Anyone leaving a poor review based on the fact that Carine talks about herself, and/or that there was nothing 'earth-shattering' about what was written with regard to Chris and his motivations completely missed the plethora of nuance and sub-text, all of the things that weren't explicitly written but many people were capable of picking up on, probably hasn't experienced the content that this book engages with. Furthermore, this becomes even more obvious when people are still unable to grasp why a child who endured the violence of abuse would choose to leave home and behave in a way that's 'reckless,' saying that 'nothing was actually revealed' essentially translates into 'I don't think the abuse these children endured is significant, especially not enough to cause someone to do what Chris did.'
For those who read this entire book, learned about the horrendous abuse that these two experienced as children, the petty and conniving harassment and manipulation that Carine endured from her parents for years, the painful grief that Carine felt after losing her brother and then seeing his name and image ridiculed and criticized by every average joe who thought that their input should be heard, and still came away feeling as though they didn't gain any insight into what drove Chris into the wild will simply never get it.

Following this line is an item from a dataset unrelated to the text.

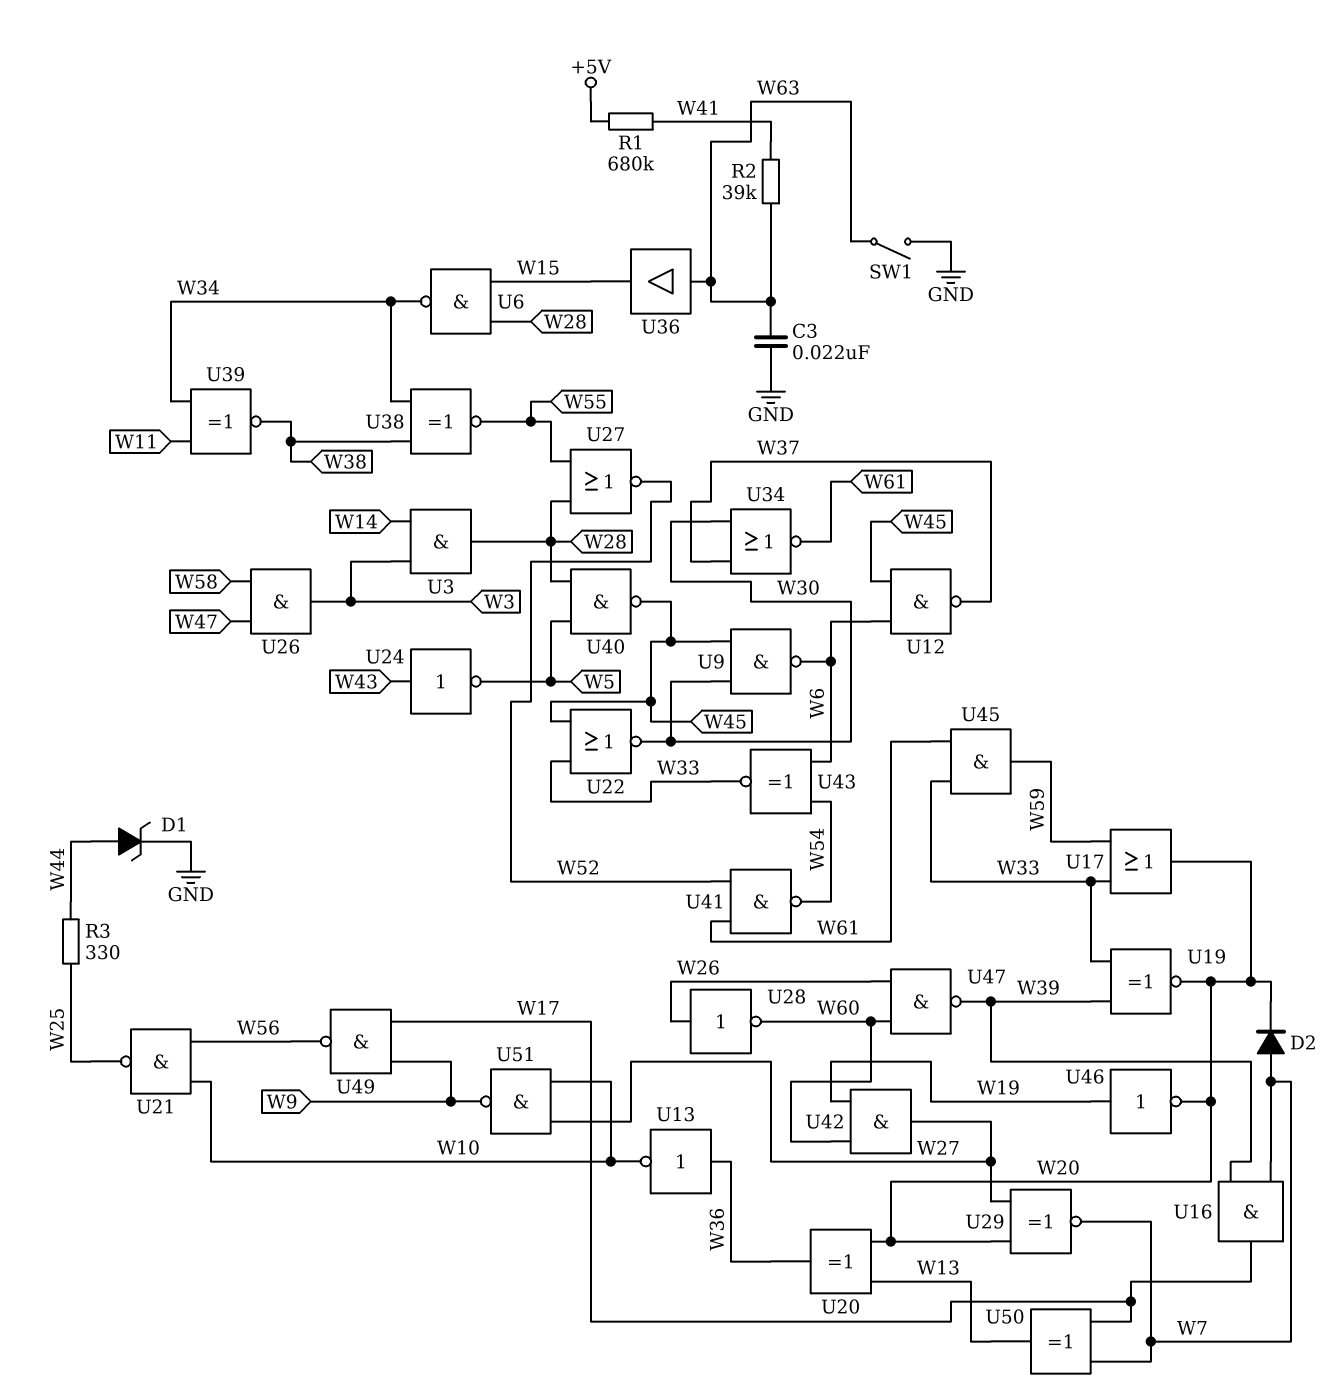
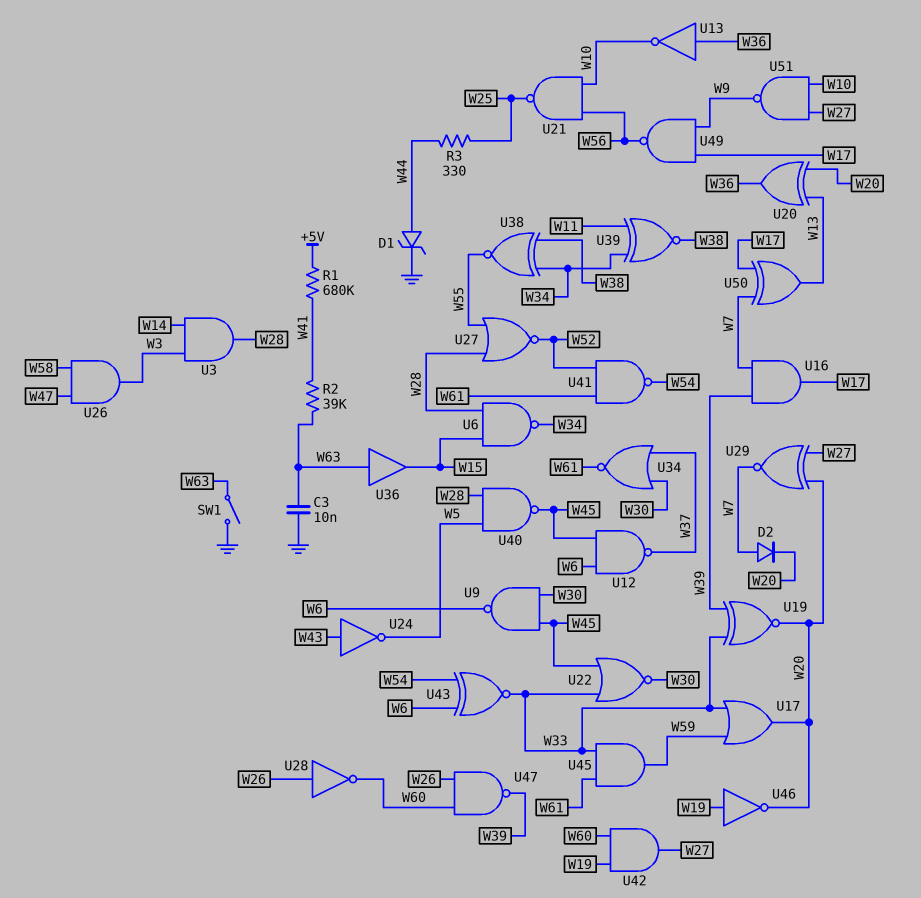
C3: 22nF (GND, W63) -> 10nF (GND, W63)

Unfortunately, this book seems only to prove insightful to those that are either capable of understanding the magnitude of the toll that abuse takes on a person, reading between the lines and grasping what's not being overtly said, or those who didn't find Chris a deplorable person in the first place...I honestly can't imagine why somebody who freely takes every opportunity they have to prattle on about what a terrible person they think Chris was would choose to read this book AND then still feel compelled to leave a review.
It is very brave of Carine to write this book, regardless of her writing skills (as commented upon by some other reviewers). The point is in the content: abusive parents are the worst thing that could ever happen to a young child, with effects lasting into adulthood. The abused child must overcome his abuse twice. Firs as the abused child, then as the damaged adult.
If more people like Carine come forward, we will some day end all domestic violence. Carine's father was (and probably still is) a rabid dog who should be put on a leash.